3) Verify the employment status of all potential hires to ensure that they are legally residing in the United States. This may be done via an I-9, or the Employee Eligibility Verification Form. When confirming eligibility, employers may only request forms of documentation that are specified on the I-9; asking for other documents may subject the employer to liability for discrimination. Businesses must keep the I-9 on file for either three years after the date the employee was hired or one year after his or her employment ended, whichever is later. This form, along with any other records that contain confidential employee information, should be stored in a secure location where they can only be accessed by those with a compelling reason for doing so.

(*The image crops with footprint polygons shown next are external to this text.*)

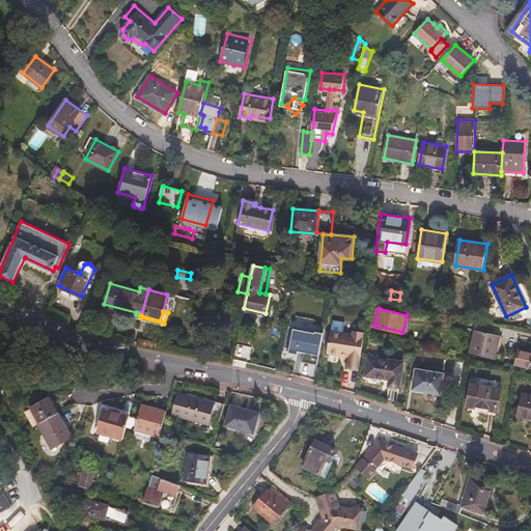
[(289,330),(285,352),(314,357),(318,336),(289,330)]
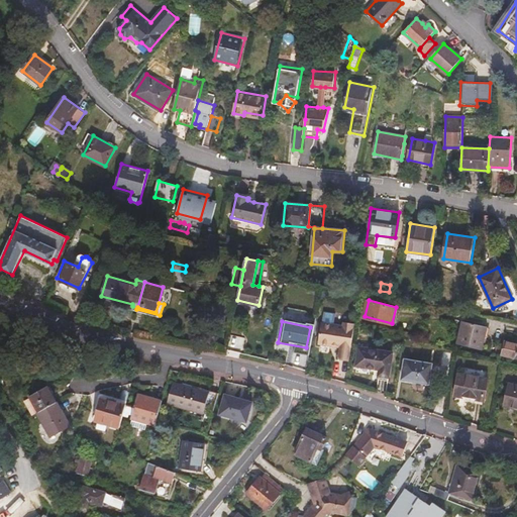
[(483,348),(488,327),(462,321),(457,342),(483,348)]
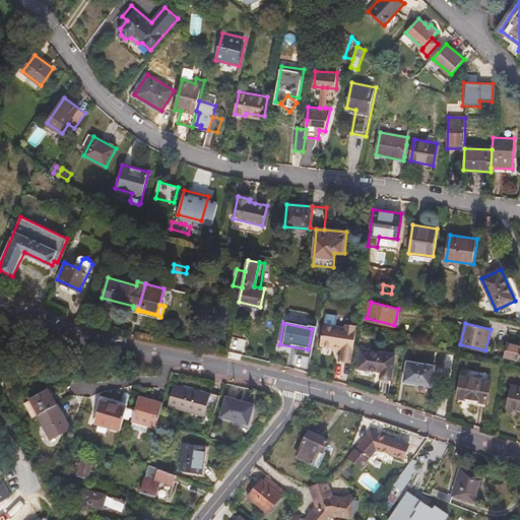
[(341,361),(351,363),(356,328),(345,325),(345,327),(323,324),(320,346),(342,349),(341,361)]
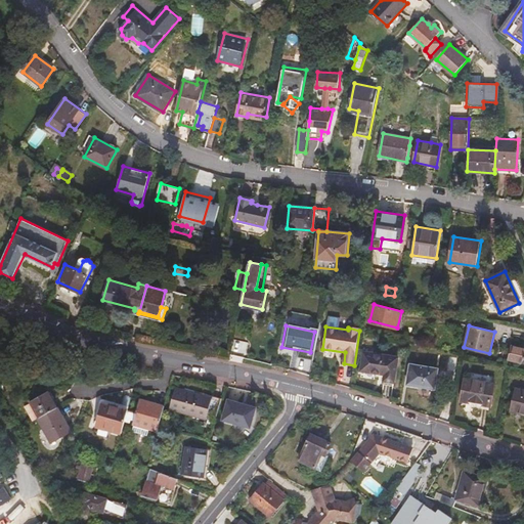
[(523,347),(512,345),(509,359),(523,362),(523,347)]
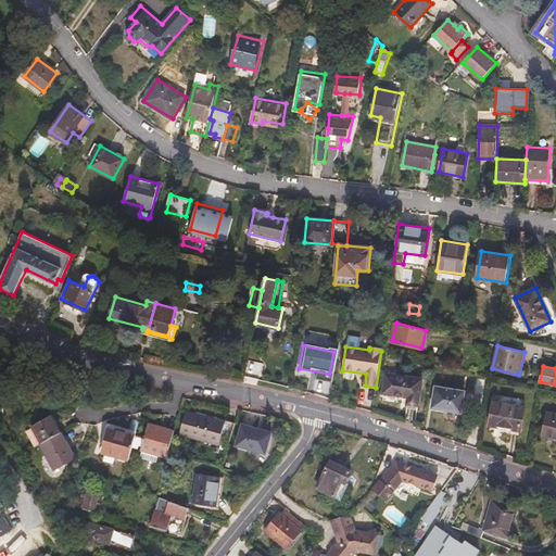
[(419,406),(424,379),(387,373),(383,393),(408,396),(407,404),(419,406)]
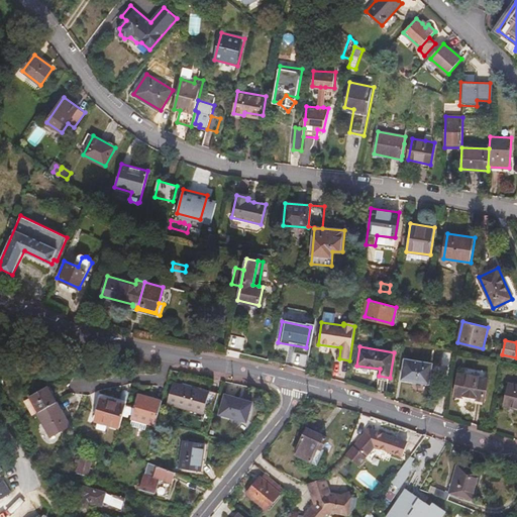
[(291,365),(302,365),(302,354),(291,353),(291,365)]
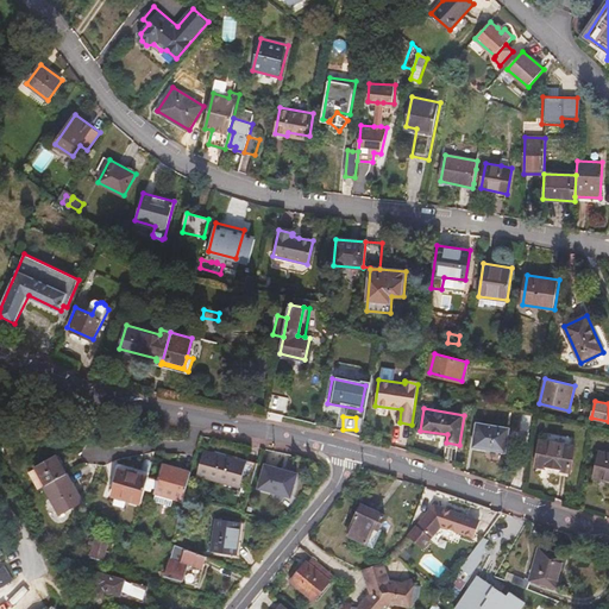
[(506,452),(509,428),(478,422),(473,446),(506,452)]
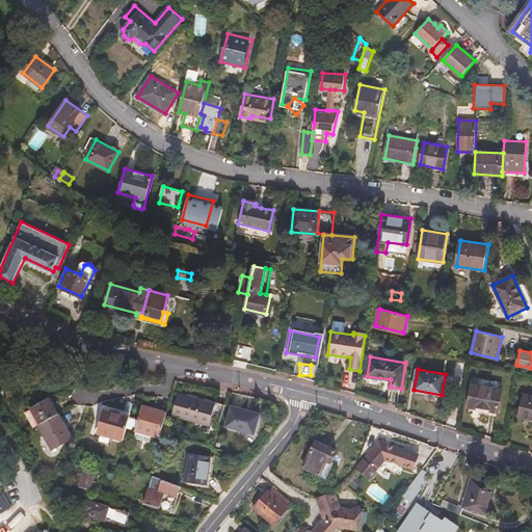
[(498,411),(502,389),(472,383),(469,406),(498,411)]
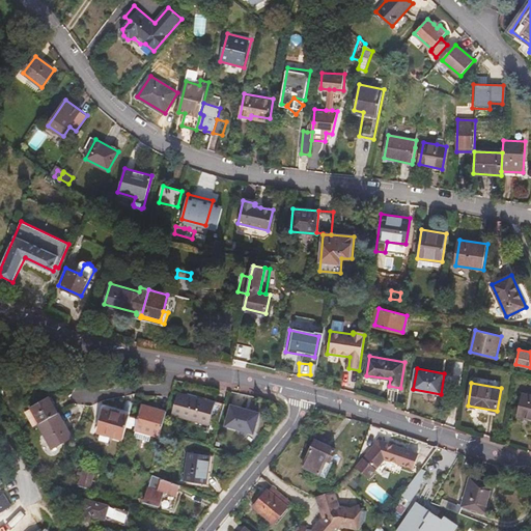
[(218,402),(180,393),(175,415),(220,428),(226,407),(217,403),(218,402)]
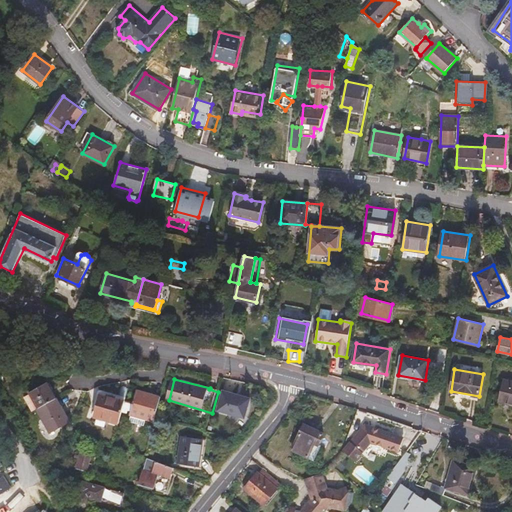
[(511,403),(511,381),(503,380),(498,400),(511,403)]
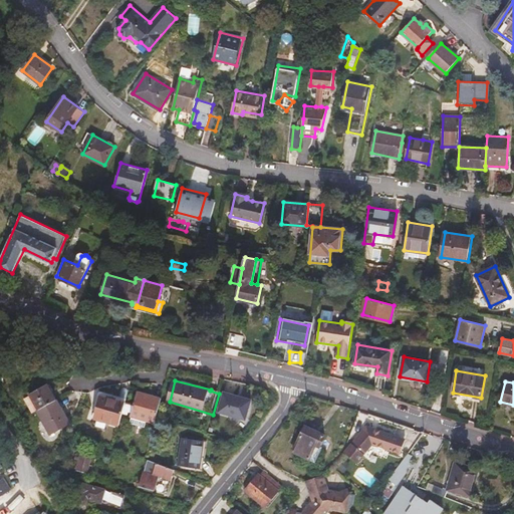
[(50,386),(32,396),(40,410),(58,401),(50,386)]
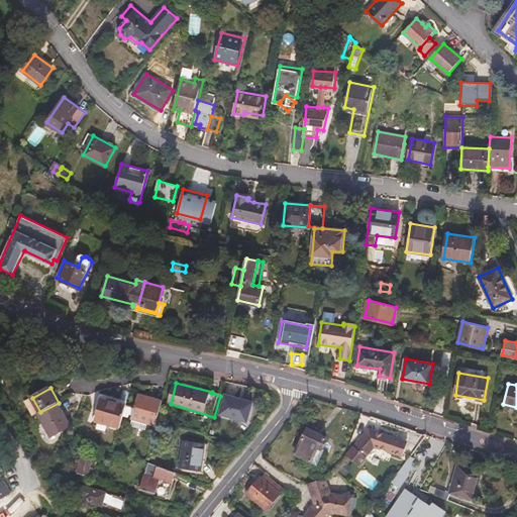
[(159,422),(164,402),(140,395),(136,407),(133,419),(157,426),(159,422)]
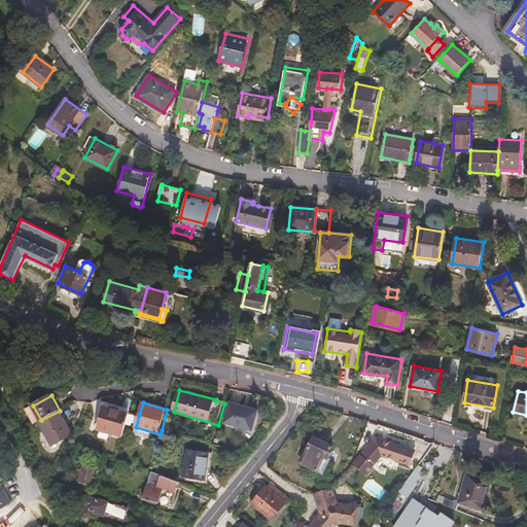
[(128,425),(131,413),(105,405),(99,430),(124,437),(128,425)]
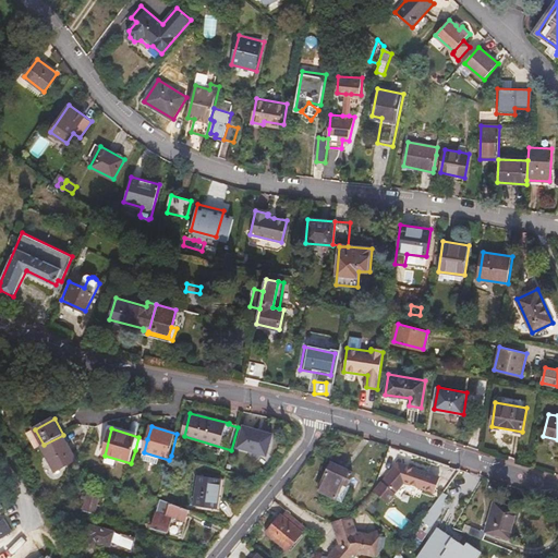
[(28,433),(36,449),(43,446),(44,445),(35,429),(28,433)]
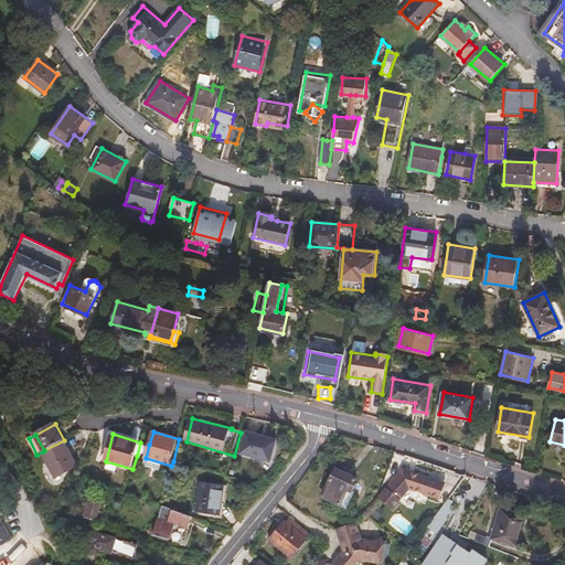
[(279,445),(248,435),(242,456),(273,466),(279,445)]
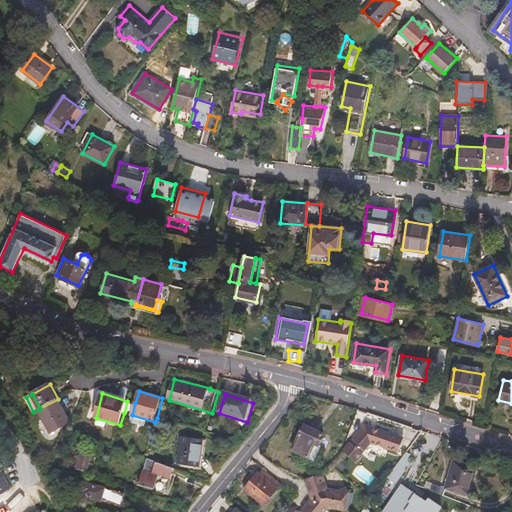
[(40,408),(39,409),(53,433),(71,423),(58,399),(40,408)]
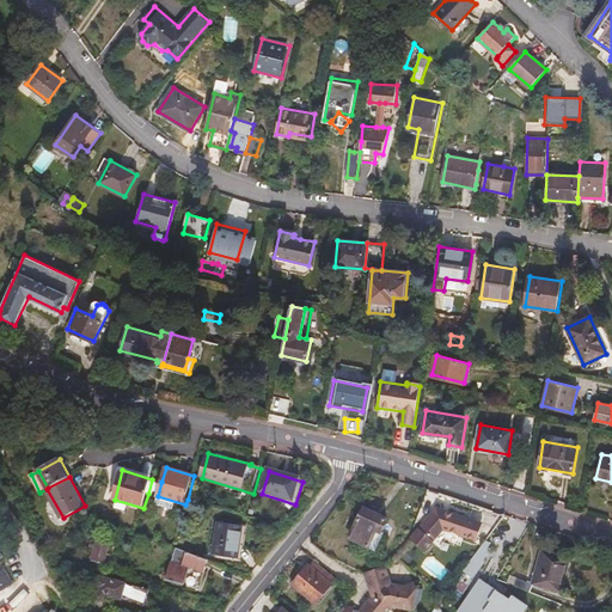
[(161,482),(153,479),(148,494),(158,496),(161,482)]
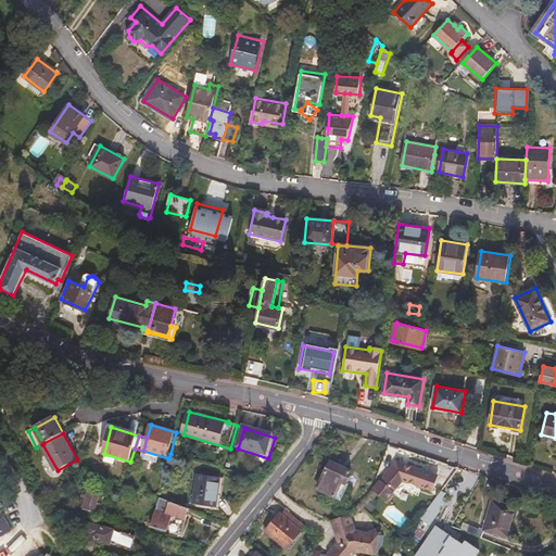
[(343,482),(346,483),(353,472),(331,462),(318,489),(337,497),(343,482)]
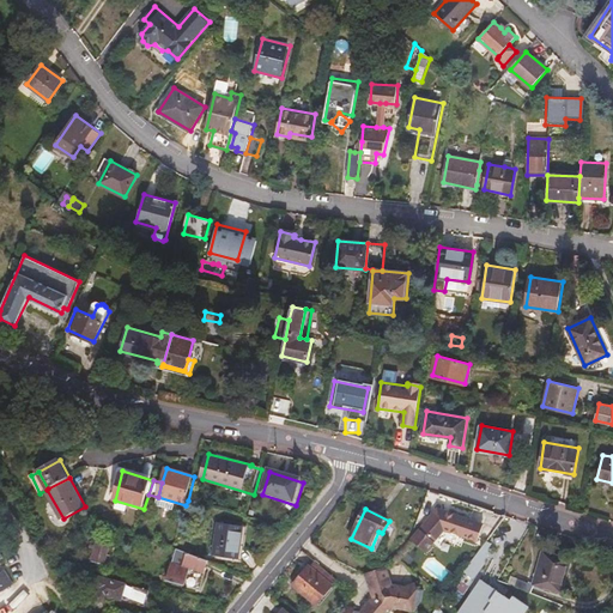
[(438,511),(412,542),(425,554),(444,532),(480,542),(485,526),(438,511)]
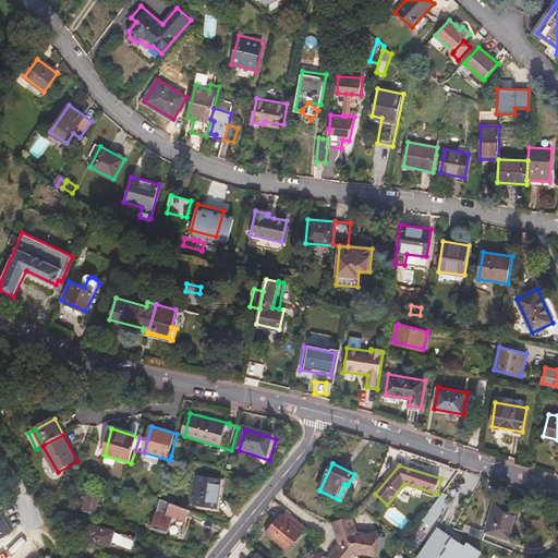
[(221,480),(199,476),(196,505),(217,508),(221,480)]
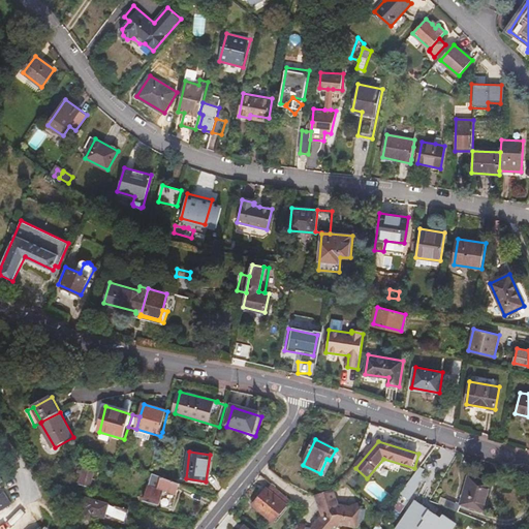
[(333,461),(330,460),(327,459),(320,473),(327,476),(333,461)]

4) Post the requisite workplace notices. State and federal laws require several notices detailing labor laws to be posted at businesses. These may be obtained at no cost from the U.S. Department of Labor or state agencies. For more information, visit https://www.sba.gov/content/workplace-posters.
5) Properly report new hires. Under federal law, all employers must report that they have hired a new worker to their designated state agencies within twenty days of the date of hire.
6) Ensure that your business is complying with laws governing employee pay. While the federal minimum wage is currently $7.25 per hour, it is important to verify rates under local laws as many cities, counties, and states have established their own minimum hourly amounts. In addition, research state laws regarding overtime pay to make sure that you understand which employees must receive it and at what point.
7) Train managers on how to avoid and handle situations involving harassment and discrimination. A few states, such as California, Maine, and Connecticut, require employers to provide such training, while many other states recommend it. Harassment and discrimination training helps reduce the risk of lawsuits, potentially saving businesses substantial investments of time and money.
8) Publish an employee handbook that is circulated to all employees. A handbook provides a clear set of rules, expectations, and guidelines for employees and serves as a point of reference should a dispute occur.